Coups de coeur ou de griffes, panégyriques et traits d’humeur : c’est, avec ici ou là un rien d’inquiétude, un livre de ravissement et d’admiration. Portrait de notre société, éloge des géants (de Plutarque à Soljenitsyne), mais aussi clin d’œil affectueux au sempiternel héros de l’enfance, Arsène Lupin, ou à la renversante Édith Piaf, ces textes continuent, quarante, voire cinquante ans après leur première publication, de nous transporter tout à la fois hors du temps et au coeur de notre temps.
Et de nous communiquer l’émerveillement de son auteur.

Mon humble avis :

Jean d’Ormesson a une plume magnifique, c’est très agréable de le lire vous l’aurez compris. Bon j’en conviens ce n’est pas le genre de lecture que je lis d’habitude, avec « Saveur du temps » je vire de cape à 360° !!
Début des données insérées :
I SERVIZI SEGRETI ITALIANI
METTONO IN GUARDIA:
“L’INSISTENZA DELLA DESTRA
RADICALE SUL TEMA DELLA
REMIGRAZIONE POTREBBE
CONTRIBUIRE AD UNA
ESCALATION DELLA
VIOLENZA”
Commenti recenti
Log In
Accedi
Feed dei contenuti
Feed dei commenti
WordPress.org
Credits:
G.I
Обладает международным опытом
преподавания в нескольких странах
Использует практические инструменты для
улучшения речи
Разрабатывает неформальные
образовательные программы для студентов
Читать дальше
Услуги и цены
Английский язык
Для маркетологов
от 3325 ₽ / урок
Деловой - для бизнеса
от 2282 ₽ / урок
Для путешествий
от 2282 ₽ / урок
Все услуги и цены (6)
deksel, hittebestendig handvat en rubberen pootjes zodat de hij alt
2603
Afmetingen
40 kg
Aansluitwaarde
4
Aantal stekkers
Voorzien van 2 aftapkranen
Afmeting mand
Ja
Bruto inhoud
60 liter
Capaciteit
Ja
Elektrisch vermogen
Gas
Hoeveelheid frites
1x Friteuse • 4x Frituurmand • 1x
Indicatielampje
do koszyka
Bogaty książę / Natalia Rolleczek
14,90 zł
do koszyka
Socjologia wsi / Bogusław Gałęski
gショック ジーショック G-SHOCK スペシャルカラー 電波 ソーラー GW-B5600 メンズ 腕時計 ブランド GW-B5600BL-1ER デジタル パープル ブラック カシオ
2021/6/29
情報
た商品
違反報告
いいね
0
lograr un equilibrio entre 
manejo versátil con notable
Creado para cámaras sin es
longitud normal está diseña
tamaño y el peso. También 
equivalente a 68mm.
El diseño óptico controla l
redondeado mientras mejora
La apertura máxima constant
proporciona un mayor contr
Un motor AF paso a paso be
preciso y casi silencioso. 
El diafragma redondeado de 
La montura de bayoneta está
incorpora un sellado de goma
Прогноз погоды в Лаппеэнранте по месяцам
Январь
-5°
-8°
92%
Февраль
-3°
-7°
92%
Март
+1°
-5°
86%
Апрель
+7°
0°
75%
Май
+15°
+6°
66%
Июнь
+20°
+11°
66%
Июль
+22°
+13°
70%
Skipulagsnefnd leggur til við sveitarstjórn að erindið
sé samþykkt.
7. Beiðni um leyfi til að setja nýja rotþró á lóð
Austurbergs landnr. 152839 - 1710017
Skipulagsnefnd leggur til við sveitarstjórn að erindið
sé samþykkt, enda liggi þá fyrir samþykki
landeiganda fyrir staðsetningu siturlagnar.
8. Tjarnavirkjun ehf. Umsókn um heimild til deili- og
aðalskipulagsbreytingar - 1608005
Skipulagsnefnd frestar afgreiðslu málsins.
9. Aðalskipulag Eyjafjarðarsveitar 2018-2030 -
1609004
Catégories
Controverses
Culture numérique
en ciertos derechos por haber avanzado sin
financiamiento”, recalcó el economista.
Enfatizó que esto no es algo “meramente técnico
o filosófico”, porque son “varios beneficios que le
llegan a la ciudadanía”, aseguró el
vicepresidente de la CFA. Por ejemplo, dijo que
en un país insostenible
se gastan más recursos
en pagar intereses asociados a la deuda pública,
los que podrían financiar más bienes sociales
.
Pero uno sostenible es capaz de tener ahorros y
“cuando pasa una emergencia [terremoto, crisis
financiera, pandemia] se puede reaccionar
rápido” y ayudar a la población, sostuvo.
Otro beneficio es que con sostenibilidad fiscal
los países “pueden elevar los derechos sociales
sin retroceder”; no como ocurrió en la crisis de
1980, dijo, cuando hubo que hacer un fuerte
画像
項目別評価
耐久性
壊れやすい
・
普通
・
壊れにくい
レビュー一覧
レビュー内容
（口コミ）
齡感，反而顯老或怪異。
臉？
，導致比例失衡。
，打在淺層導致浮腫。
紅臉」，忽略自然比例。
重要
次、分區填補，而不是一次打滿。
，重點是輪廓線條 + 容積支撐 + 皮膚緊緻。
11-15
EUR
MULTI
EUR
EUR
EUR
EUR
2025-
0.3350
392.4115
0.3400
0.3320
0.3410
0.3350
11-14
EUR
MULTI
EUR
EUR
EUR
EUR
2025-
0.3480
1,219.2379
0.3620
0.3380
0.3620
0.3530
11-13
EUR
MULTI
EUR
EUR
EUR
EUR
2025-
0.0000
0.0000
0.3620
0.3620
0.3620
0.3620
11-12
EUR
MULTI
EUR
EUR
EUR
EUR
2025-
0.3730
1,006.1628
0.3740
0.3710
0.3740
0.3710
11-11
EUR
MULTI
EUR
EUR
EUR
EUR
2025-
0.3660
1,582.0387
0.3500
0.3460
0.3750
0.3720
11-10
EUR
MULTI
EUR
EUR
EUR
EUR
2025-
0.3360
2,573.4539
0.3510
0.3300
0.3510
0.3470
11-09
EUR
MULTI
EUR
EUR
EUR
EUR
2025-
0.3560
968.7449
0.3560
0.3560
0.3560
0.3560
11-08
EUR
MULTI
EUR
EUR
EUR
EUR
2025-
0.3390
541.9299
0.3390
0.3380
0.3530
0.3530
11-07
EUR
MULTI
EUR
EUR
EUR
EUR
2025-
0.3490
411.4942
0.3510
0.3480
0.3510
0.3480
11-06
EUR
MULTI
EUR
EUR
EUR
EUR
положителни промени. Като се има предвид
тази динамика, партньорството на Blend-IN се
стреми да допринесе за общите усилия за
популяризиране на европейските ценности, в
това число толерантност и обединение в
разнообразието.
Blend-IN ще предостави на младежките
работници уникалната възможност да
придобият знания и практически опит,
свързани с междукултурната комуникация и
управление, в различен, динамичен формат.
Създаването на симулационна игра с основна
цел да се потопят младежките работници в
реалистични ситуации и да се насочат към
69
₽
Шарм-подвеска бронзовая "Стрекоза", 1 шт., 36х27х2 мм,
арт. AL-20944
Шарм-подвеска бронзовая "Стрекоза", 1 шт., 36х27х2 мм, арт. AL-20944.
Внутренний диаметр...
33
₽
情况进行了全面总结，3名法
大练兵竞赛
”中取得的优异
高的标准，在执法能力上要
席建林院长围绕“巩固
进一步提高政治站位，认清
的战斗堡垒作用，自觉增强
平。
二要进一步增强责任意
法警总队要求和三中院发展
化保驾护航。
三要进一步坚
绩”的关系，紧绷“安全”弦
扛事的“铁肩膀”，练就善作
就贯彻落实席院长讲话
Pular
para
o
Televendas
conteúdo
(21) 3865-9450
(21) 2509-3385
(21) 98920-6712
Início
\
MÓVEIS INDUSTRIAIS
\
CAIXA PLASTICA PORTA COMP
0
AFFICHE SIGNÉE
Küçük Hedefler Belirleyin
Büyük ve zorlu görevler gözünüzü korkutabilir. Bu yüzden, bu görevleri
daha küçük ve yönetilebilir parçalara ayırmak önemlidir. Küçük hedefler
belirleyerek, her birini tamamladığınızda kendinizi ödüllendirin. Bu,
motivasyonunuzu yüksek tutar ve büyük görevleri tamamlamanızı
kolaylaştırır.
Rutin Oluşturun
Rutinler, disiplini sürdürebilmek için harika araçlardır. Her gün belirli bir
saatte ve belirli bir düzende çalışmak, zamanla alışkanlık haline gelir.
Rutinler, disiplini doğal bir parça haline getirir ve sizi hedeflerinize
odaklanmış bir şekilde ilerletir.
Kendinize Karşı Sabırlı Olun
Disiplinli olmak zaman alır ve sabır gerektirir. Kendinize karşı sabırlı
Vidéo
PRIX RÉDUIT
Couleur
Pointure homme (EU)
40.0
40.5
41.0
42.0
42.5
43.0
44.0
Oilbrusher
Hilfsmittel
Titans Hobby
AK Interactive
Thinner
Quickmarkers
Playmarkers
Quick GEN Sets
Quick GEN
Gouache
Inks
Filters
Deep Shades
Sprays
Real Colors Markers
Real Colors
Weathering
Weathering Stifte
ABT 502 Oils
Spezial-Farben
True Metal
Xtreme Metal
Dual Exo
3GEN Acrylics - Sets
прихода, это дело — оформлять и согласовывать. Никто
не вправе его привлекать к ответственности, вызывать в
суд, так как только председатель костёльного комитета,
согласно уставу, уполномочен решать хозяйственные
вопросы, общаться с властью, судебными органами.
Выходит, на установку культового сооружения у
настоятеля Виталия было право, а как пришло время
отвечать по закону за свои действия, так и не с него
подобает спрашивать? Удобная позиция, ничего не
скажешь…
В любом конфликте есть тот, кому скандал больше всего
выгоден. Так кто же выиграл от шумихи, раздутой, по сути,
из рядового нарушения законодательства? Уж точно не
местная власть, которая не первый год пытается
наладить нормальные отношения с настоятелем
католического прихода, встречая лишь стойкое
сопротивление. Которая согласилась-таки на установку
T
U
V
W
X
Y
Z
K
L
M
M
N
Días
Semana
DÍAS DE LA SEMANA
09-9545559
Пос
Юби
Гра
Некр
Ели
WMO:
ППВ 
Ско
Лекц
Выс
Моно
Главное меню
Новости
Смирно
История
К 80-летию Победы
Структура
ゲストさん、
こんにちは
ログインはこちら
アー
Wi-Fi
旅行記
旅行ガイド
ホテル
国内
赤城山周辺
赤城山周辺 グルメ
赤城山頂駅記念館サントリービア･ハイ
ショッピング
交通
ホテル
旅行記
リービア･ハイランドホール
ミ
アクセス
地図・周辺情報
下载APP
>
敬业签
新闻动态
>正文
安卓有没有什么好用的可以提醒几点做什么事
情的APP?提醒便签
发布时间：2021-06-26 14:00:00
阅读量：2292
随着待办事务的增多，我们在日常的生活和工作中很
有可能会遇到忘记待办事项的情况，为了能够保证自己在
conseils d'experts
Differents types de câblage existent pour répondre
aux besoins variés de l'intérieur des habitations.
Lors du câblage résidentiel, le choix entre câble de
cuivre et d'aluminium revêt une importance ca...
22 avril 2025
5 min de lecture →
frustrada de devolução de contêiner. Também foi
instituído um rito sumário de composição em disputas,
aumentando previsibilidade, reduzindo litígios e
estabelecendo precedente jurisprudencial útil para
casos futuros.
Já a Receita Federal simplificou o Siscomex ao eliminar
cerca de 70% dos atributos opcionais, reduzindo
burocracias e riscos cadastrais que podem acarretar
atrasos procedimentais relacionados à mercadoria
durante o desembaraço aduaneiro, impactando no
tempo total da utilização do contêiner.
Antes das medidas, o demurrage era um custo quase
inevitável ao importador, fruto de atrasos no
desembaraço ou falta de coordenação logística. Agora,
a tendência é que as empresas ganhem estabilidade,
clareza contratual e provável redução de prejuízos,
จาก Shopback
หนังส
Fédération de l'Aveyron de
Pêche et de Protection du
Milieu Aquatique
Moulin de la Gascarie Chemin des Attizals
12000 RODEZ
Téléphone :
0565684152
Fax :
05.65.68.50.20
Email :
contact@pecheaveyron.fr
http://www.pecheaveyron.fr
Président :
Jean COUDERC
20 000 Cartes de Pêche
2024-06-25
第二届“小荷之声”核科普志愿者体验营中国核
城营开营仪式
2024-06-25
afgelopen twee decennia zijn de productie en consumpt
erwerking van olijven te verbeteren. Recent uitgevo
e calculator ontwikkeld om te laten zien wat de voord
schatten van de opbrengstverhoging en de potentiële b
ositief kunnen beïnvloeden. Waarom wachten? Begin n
Jean d’Ormesson fait l’éloge des époques glorieuses de la littérature !! Il semblerait qu’à notre époque nous n’avons plus d’auteur remarquable comme Jean-François Deniau avec  « La mer est ronde » ou  François Nourrissier avec « le Bar de l’Escadrille » en passant par Châteaubriand, Henri Bellaunay, François Mauriac et sa double nature, Borges qui n’écrivait ni pour l’élite ni pour la masse…, Victoria Ocampo, Montherlant, Edith Piaf eh oui il ne parle pas que de littérature, Le Président Sadate, Simone Veil la sixième femme à entrer dans l’Académie Française et bien d’autre dont il fait l’éloge avec beaucoup de douceur … je trouve …

Notre culture française décline, les romans sont en surabondance et du coup noient les exceptionnels, les surprenants … De mon oeil naïf de lectrice à cent mille lieux du cercle littéraire, je trouve qu’il y a encore des auteurs qu’il valent le détour… bon je n’en citerai pas car ceux que j’ai en tête supposent la polémique 😉

En fait si j’en citerai un : Jean d’Ormesson,  sa plume est délicate, incisive, fluide, son style n’est pas du tout pompeux et pour la petite lectrice que je suis son style est très compréhensible, abordable et le plus important il est très intéressant.